### ABOUT THIS TASK:
Among the entries below, one line contains "Для точної діагностики захворювань ШКТ" and another contains "виявити запалення, ерозії, виразки та". Transcribe those two lines and every line between them, exactly.

### INPUT:
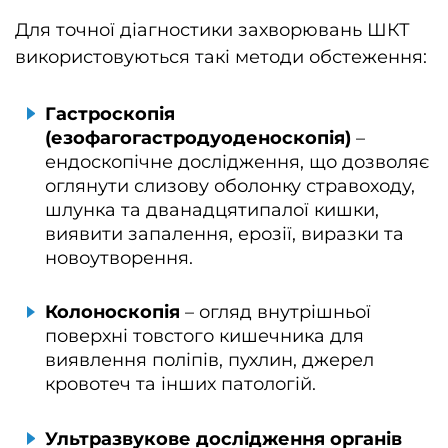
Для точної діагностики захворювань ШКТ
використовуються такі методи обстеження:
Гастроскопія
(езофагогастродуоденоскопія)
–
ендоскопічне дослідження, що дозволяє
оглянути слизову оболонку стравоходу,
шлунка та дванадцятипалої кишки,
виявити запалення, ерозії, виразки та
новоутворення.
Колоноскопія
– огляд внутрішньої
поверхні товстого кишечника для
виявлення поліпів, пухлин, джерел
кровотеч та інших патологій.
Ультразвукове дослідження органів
==
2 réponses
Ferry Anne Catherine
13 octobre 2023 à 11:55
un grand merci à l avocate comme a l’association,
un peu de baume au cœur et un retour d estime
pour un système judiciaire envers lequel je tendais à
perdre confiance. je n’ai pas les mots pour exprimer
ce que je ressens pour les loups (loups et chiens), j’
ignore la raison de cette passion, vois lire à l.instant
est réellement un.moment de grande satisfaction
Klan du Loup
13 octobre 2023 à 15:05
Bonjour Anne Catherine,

### YOUR RESPONSE:
Для точної діагностики захворювань ШКТ
використовуються такі методи обстеження:
Гастроскопія
(езофагогастродуоденоскопія)
–
ендоскопічне дослідження, що дозволяє
оглянути слизову оболонку стравоходу,
шлунка та дванадцятипалої кишки,
виявити запалення, ерозії, виразки та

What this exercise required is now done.